A HSCT was performed as in Fig 1. Donor NK cell subsets (immature [imm.] NK cells = CD27⁺/CD11b⁻; M1 NK cells = CD27⁺/CD11b⁺; M2 NK cells = CD27⁻/CD11b⁺) were examined in recipient spleens 14 days post HSCT (C3H.SW → B6). (A) Percent (%) and (B) Numbers (#) per spleen are shown (C) Kinetics of the M2 subset over time (% and #). Data are pooled from 3 independent experiments with n = 7–13 per group per time point. Data in column graphs are expressed as means ± SD and were analyzed by one-way ANOVA with Bonferroni correction for multiple comparisons. Data in kinetics graphs were analyzed by two-way ANOVA with Bonferroni correction for multiple comparisons. *p<0.05; **p<0.01; ***p<0.001; ****p<0.0001.

Fig. 3.:. Functional assessment of NK cells in vitro and in vivo following minor mismatch aHSCT.

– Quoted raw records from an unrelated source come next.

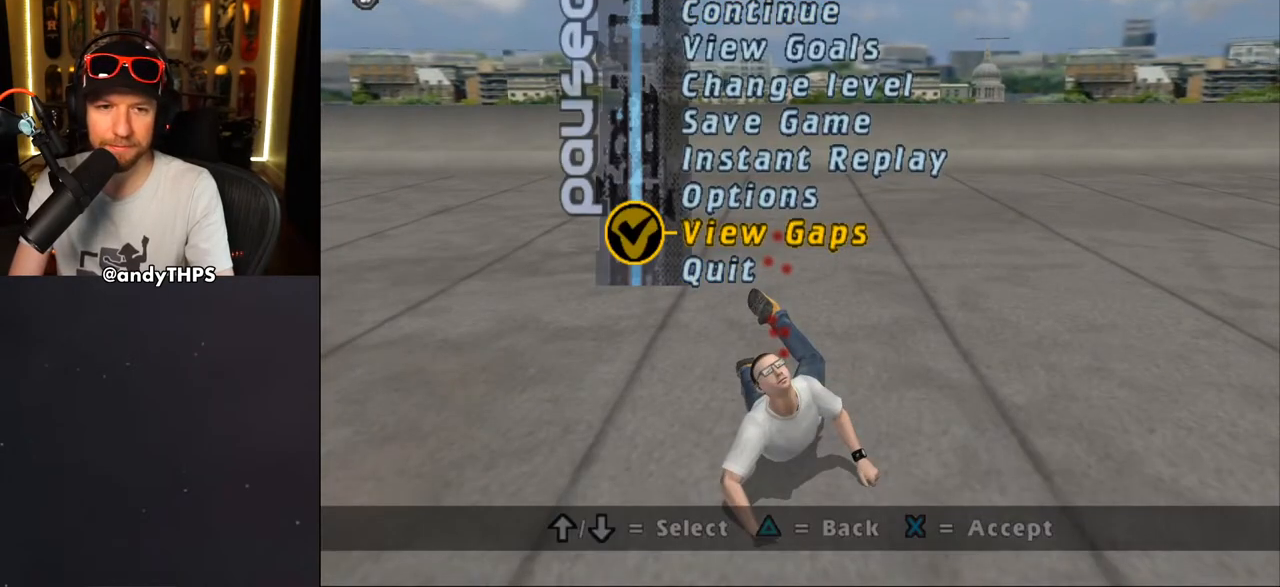
{"buttons": ["TRIANGLE"], "left_stick": "center", "right_stick": "center", "events": [[267, "CIRCLE", "down"], [367, "CIRCLE", "up"], [467, "TRIANGLE", "down"]]}
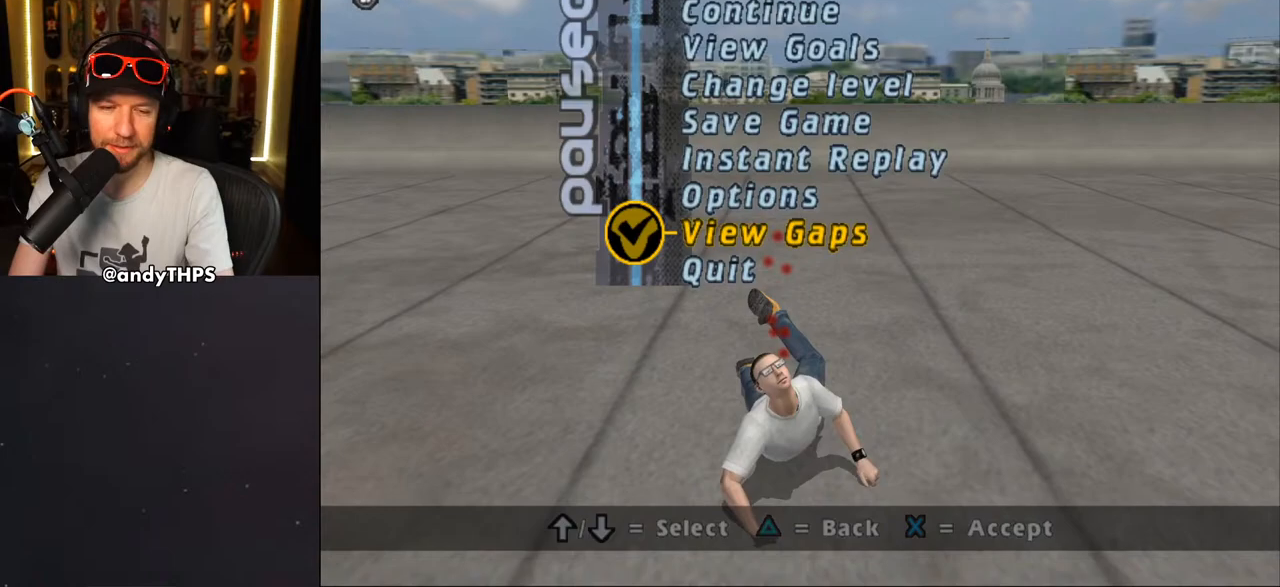
{"buttons": [], "left_stick": "center", "right_stick": "center", "events": [[83, "TRIANGLE", "up"], [200, "TRIANGLE", "down"], [283, "TRIANGLE", "up"], [367, "TRIANGLE", "down"], [433, "TRIANGLE", "up"]]}
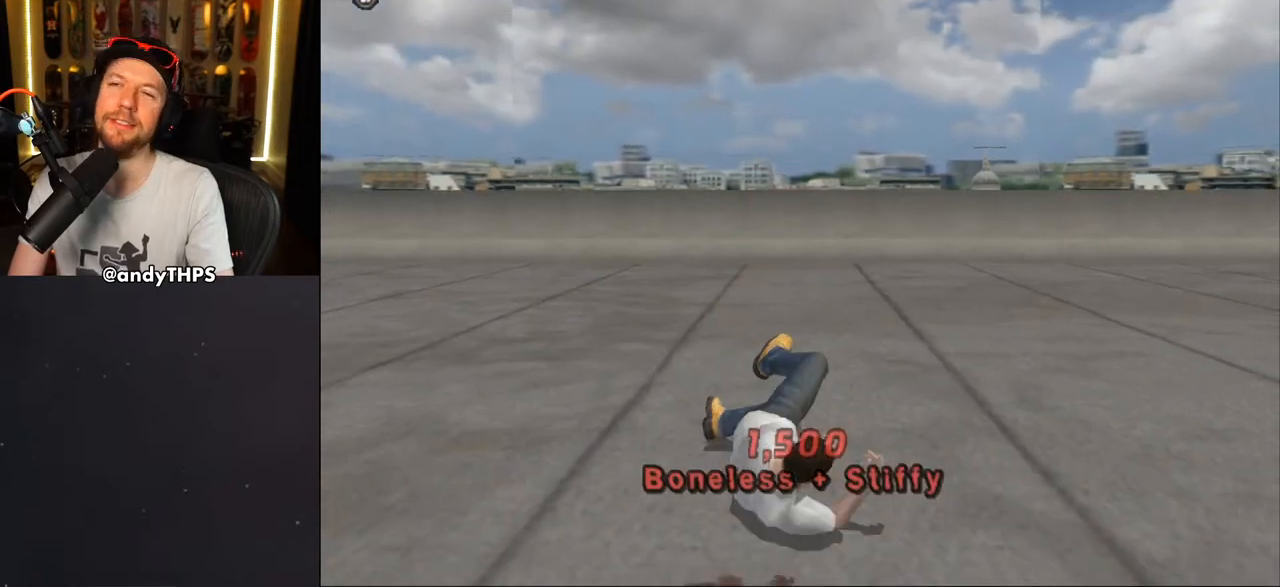
{"buttons": ["CROSS"], "left_stick": "center", "right_stick": "center", "events": [[200, "CROSS", "down"], [267, "R1", "down"], [433, "R1", "up"]]}
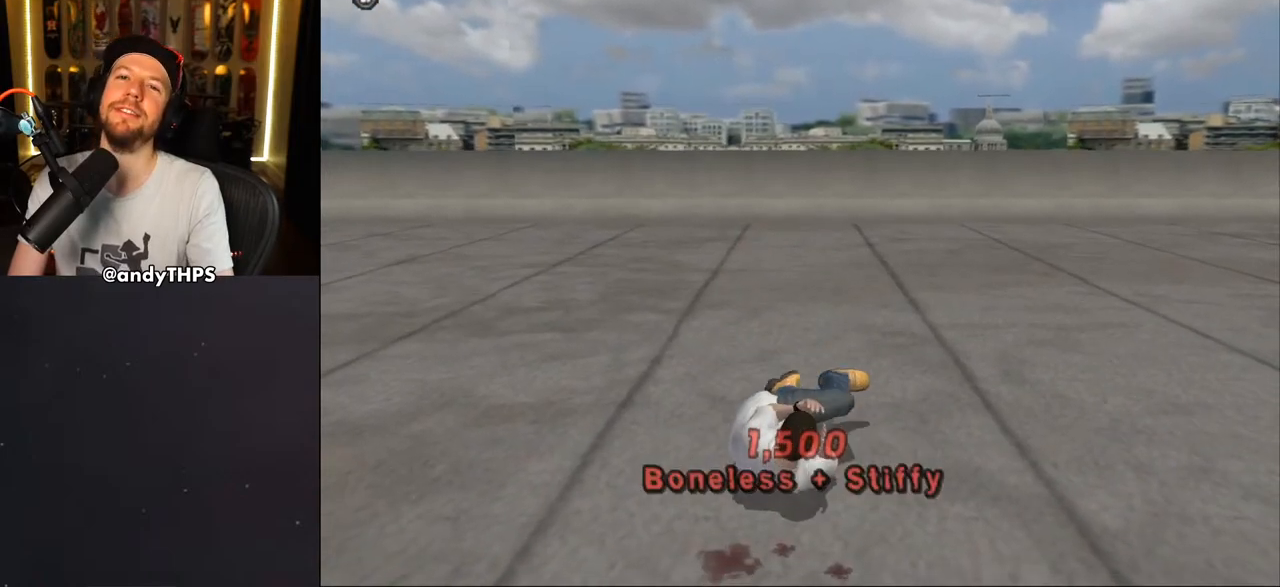
{"buttons": ["CROSS", "R1"], "left_stick": "center", "right_stick": "center", "events": [[17, "R1", "down"], [133, "R1", "up"], [217, "R1", "down"], [317, "R1", "up"], [417, "R1", "down"]]}
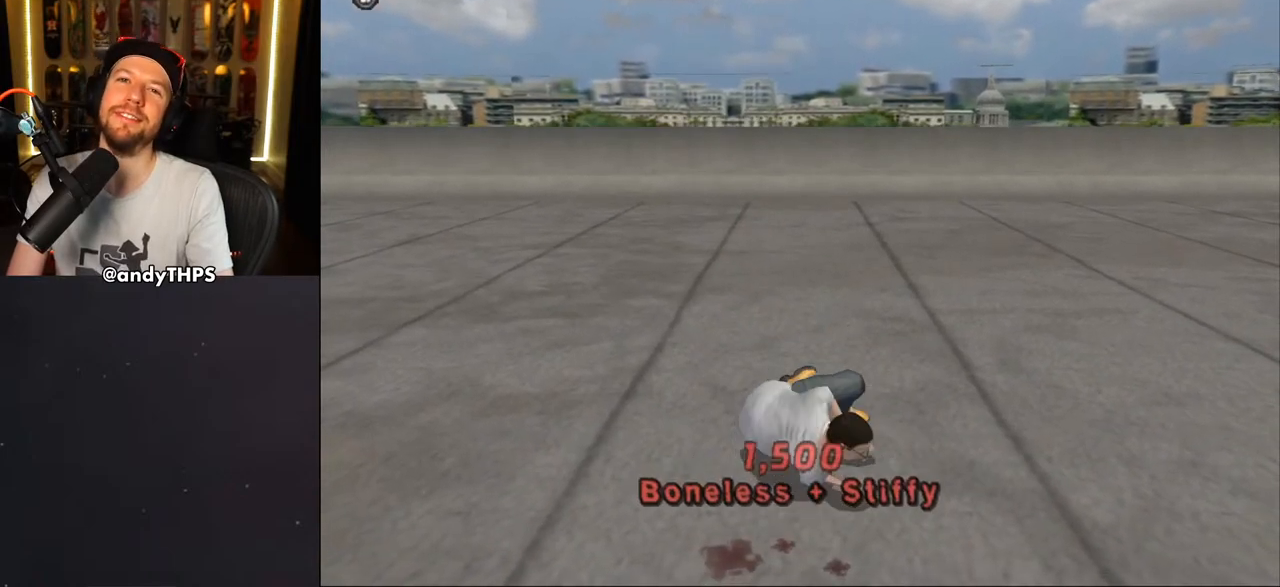
{"buttons": ["CROSS"], "left_stick": "center", "right_stick": "center", "events": [[33, "R1", "up"], [117, "R1", "down"], [233, "R1", "up"]]}
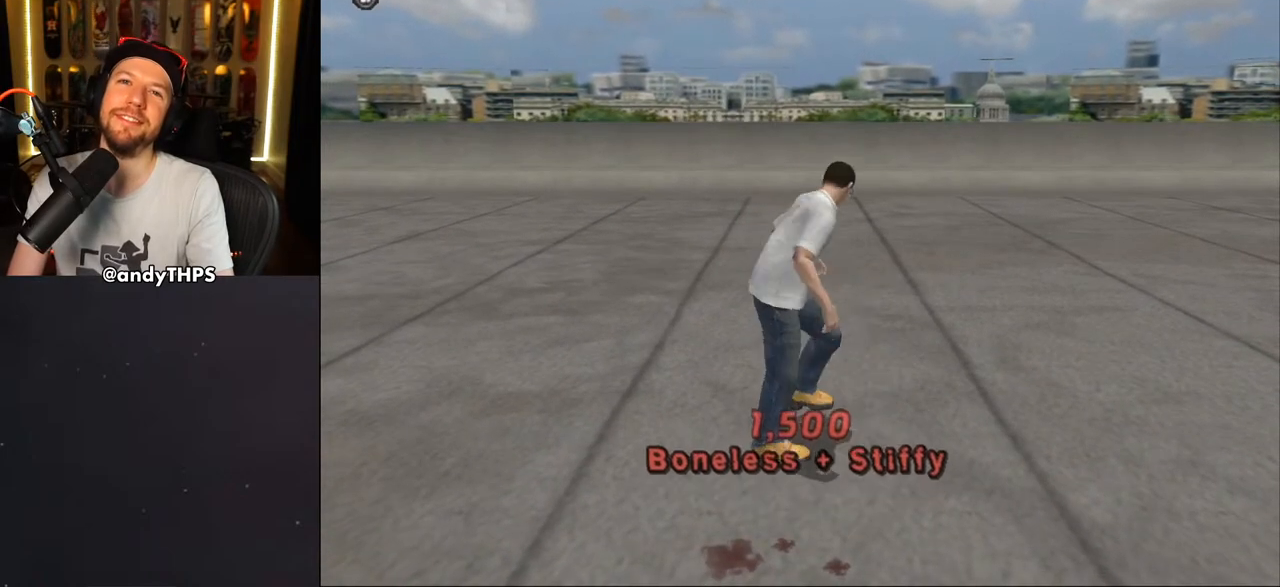
{"buttons": ["CROSS"], "left_stick": "center", "right_stick": "center", "events": []}
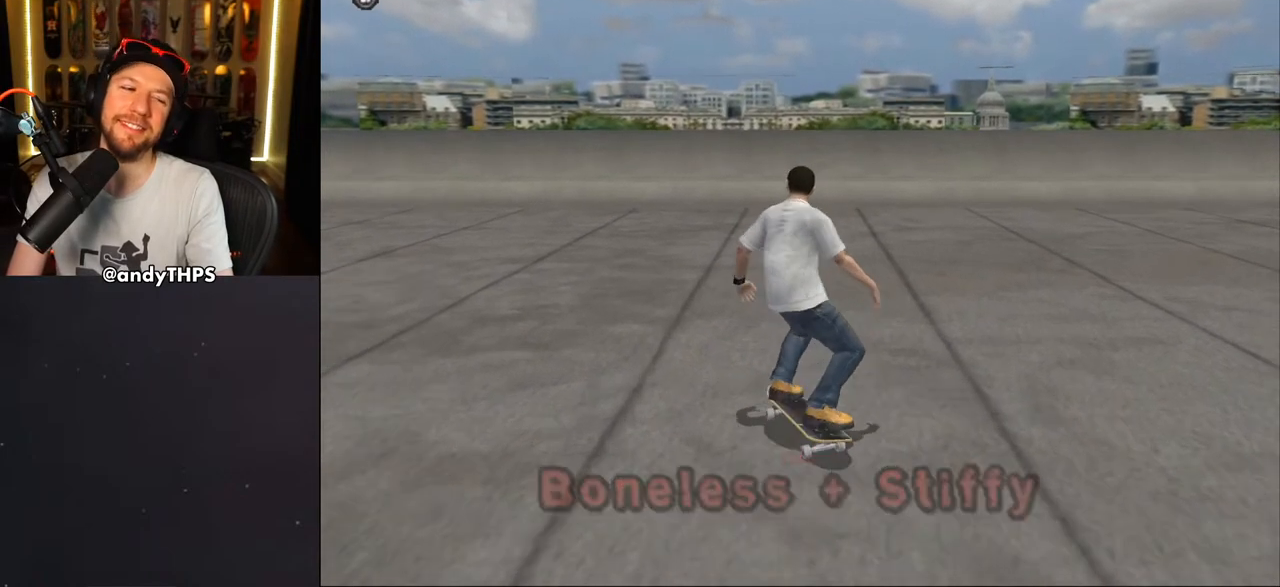
{"buttons": ["CROSS", "DPAD_UP"], "left_stick": "center", "right_stick": "center", "events": [[483, "DPAD_UP", "down"]]}
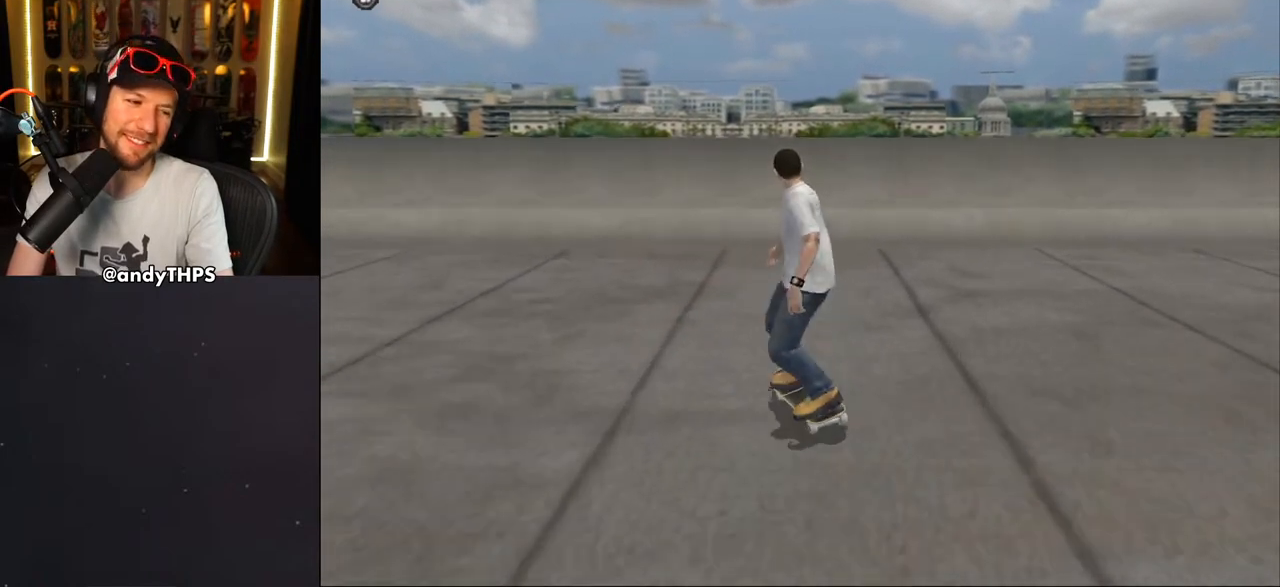
{"buttons": ["CROSS", "DPAD_UP"], "left_stick": "center", "right_stick": "center", "events": [[67, "DPAD_UP", "up"], [150, "DPAD_UP", "down"], [233, "DPAD_UP", "up"], [300, "DPAD_UP", "down"], [383, "DPAD_UP", "up"], [450, "DPAD_UP", "down"]]}
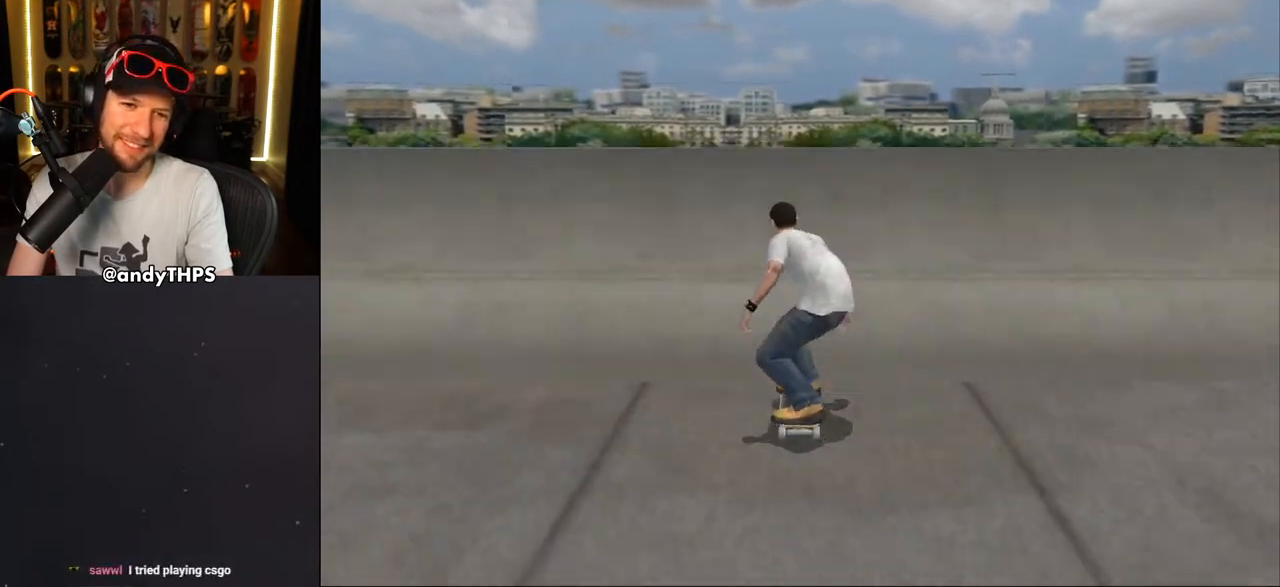
{"buttons": ["CIRCLE", "L1"], "left_stick": "center", "right_stick": "center", "events": [[50, "DPAD_UP", "up"], [117, "DPAD_UP", "down"], [133, "DPAD_UP", "up"], [200, "CROSS", "up"], [317, "CIRCLE", "down"], [317, "DPAD_RIGHT", "down"], [333, "L1", "down"], [383, "CIRCLE", "up"], [450, "DPAD_RIGHT", "up"], [467, "CIRCLE", "down"]]}
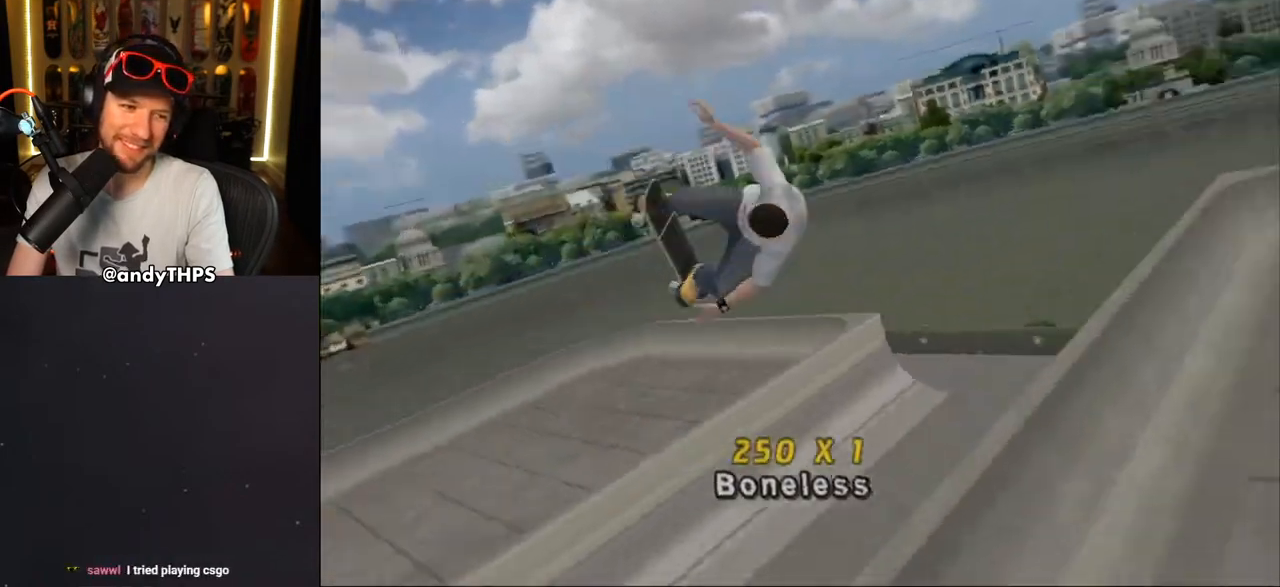
{"buttons": ["CIRCLE"], "left_stick": "center", "right_stick": "center", "events": [[267, "L1", "up"]]}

The (C3H.SW → B6 experimental transplant model was performed as in Fig 1. (A) Kinetics of IFNγ – producing NK cells on day 14 and day 30 is shown after 5 h of in vitro stimulation with PMA (50 ng/ml) and Ionomycin (500 ng/ml) in the presence of 1 μl/ml BD GolgiStop. n = 5 per group. (B,C) Expression of the degranulation marker CD107 after in vitro and in vivo stimulation. (B) CD107 expression on unstimulated (dotted line) and in vitro stimulated NK cells (full line; 5 h, PMA+Ionomycin stimulation as in A) on day 14 and 30. n = 4–5 per group. (C) CD107 expression on NK cells on day 30 after in vivo (1×10⁶ iv injected RMA-S cell for 18 h), in vitro (5 h PMA + Ionomycin as in A) or double stimulation (in vivo + in vitro). n = 3–5 per group. Data are pooled from 2 independent experiments (A-C). (D) In vivo cytotoxicity assay. On day 30 post HSCT, 10×10⁶ NK resistant RMA and 10×10⁶ NK sensitive RMA-S cells, respectively, were labeled with low (0.4 uM) and high (4 uM) amounts of CellTrace Violet (CTV) and injected iv into recipients. 5 h later, the killing of the NK sensitive RMA-S cells was quantified in blood and spleen. Representative histograms and graphs are shown from one of 2 experiments. n = 3 per group. Data in kinetics graphs are expressed as means ± SD and were analyzed by two-way ANOVA with Bonferroni correction for multiple comparisons. Data in column graphs are expressed as means ± SD and were analyzed by one-way ANOVA with Bonferroni correction for multiple comparisons. *p<0.05; **p<0.01; ***p<0.001; ****p<0.0001.